Prepare for the opening ceremonies this Friday, with some fascinating facts about the Winter Olympics. Have an ice day.
• The 2014 games are officially known as the XXII Olympic Winter Games. It’s the 22nd edition. The first took place in Chamonix, France, in 1924, just 28 years after the first modern-day Summer Olympics took place in Athens in 1896.
• Athletes from just 16 nations showed up to compete in 1924, including the U.S., Canada, Great Britain, Norway, Sweden, and Italy. No nations from Asia or South American were represented. By comparison, the 2010 games in Vancouver drew contenders from 82 countries.
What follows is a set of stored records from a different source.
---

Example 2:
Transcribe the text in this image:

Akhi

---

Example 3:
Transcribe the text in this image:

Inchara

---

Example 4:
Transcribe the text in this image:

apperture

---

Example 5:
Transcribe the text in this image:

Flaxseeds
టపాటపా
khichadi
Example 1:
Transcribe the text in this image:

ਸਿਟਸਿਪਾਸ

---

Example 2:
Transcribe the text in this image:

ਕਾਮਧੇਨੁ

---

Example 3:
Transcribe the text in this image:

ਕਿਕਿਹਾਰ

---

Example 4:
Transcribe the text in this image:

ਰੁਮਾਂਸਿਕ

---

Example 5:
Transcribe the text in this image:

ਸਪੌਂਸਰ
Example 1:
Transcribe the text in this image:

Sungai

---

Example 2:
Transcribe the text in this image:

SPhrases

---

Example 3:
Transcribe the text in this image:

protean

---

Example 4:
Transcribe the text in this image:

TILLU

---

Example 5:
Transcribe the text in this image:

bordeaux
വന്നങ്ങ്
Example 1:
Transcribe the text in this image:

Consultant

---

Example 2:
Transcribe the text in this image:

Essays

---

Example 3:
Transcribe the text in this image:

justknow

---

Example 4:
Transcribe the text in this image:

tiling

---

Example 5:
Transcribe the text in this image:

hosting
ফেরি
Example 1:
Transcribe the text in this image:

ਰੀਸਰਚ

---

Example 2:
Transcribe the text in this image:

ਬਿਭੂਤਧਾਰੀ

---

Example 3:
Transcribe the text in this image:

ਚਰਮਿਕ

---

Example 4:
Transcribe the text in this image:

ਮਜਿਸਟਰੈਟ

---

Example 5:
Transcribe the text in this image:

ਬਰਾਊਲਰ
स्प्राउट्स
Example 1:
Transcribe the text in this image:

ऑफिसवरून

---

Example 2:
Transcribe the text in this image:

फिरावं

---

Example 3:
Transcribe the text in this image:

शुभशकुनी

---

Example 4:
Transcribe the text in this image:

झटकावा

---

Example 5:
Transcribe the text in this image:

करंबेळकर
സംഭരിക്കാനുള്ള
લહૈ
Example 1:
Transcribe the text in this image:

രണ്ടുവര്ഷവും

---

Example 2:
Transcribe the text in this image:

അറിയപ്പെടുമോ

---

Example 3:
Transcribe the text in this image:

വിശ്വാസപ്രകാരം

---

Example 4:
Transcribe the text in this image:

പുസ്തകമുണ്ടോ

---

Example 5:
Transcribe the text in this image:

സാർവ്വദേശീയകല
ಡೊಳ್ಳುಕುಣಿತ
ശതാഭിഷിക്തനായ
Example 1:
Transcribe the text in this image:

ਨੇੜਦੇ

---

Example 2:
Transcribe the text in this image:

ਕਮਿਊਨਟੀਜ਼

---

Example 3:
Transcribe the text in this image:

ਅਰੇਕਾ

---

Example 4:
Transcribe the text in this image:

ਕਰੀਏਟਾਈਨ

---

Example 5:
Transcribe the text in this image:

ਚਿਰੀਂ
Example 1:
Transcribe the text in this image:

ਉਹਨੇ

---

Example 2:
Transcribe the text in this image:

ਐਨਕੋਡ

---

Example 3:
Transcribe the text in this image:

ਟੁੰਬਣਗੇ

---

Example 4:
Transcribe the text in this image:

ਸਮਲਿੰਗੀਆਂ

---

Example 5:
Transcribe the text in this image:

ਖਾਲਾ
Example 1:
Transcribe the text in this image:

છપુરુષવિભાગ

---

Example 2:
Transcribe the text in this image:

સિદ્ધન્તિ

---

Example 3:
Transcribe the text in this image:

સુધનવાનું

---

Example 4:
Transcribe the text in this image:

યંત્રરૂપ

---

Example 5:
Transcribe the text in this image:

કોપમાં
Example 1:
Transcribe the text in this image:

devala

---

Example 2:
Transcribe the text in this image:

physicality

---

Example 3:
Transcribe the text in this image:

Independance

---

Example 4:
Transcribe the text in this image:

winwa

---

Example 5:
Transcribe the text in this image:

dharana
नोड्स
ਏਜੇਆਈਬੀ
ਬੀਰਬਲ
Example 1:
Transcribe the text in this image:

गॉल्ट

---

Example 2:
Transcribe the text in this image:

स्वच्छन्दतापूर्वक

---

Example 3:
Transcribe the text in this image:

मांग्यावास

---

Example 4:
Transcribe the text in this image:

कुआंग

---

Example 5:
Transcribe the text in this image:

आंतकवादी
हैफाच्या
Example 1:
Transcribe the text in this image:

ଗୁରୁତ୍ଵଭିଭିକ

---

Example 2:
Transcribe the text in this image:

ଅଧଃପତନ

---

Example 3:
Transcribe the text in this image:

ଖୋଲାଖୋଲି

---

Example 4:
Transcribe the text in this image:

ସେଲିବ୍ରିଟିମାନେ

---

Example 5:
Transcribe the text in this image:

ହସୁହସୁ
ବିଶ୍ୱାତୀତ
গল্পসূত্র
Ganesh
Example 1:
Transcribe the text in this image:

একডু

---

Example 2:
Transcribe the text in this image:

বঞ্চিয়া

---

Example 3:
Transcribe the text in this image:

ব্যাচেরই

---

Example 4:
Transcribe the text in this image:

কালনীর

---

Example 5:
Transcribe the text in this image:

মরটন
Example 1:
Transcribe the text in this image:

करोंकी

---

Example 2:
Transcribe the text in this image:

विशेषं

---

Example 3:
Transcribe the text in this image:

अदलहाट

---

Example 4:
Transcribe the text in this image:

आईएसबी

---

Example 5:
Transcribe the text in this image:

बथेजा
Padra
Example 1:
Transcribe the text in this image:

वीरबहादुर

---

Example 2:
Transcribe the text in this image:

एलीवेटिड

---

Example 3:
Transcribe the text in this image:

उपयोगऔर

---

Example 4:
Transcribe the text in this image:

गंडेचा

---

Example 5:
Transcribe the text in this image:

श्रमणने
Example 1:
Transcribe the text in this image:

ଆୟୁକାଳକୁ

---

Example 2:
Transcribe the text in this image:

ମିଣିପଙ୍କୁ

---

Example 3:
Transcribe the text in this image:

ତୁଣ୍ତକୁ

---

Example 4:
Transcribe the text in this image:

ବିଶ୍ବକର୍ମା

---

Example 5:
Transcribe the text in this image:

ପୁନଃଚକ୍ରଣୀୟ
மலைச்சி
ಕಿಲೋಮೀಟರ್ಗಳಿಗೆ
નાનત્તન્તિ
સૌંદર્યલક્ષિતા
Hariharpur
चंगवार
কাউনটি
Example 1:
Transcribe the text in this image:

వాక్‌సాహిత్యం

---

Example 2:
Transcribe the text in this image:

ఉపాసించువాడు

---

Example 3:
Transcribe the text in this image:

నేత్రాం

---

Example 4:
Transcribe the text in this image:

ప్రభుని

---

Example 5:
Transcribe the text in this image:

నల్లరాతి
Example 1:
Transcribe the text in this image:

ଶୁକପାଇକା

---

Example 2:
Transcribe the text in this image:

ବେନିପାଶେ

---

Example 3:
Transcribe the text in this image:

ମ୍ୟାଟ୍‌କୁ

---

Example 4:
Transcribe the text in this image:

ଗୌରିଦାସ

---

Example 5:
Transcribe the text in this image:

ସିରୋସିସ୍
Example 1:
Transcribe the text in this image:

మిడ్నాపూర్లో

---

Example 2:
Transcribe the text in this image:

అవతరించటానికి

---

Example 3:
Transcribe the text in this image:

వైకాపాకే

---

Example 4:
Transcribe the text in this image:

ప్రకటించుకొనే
• Newest Winter Olympics events: Skeleton, snowboarding, and curling. Well, sort of. Curling was a part of the 1924 games, but didn’t return until 1998, the same year snowboarding debuted. Skeleton, a single-person event in which athletes sled down a hill face-first at mind-numbing speed, was added in 2002 after brief runs in 1928 and 1948.
• The 1940 Winter Olympics were scheduled to be held in Sapporo, Japan, but were cancelled because of World War II. The same fate befell the 1944 Winter Olympics in Cortina d’Ampezzo, Italy. However both cities eventually got to host a games: Sapporo in 1972, and Cortina d’Ampezzo in 1956.
• First Olympics mascot: “Schuss,” a downhill skier designed for the 1968 Winter Olympics in Grenoble, France. The 2014 Sochi games will have three mascots: “Bely Mishka,” a polar bear, “Zaika,” a hare, and “Barsik,” a snow leopard.
• Sochi isn’t known for its winter weather. The daytime temperatures in the area hit 50 degrees F on average this time of year. Sochi is more of a beach community, seeing as how it’s right next to the Black Sea. Outdoor events will be held at Krasnaya Polyana, a nearby ski resort, but officials are worried that there won’t be enough fresh powder. In order to prevent problems, they’ve been storing 710,000 cubic meters of “used” snow at a nearby facility. They’ve also got 500 “snow guns” that can make artificial snow if necessary.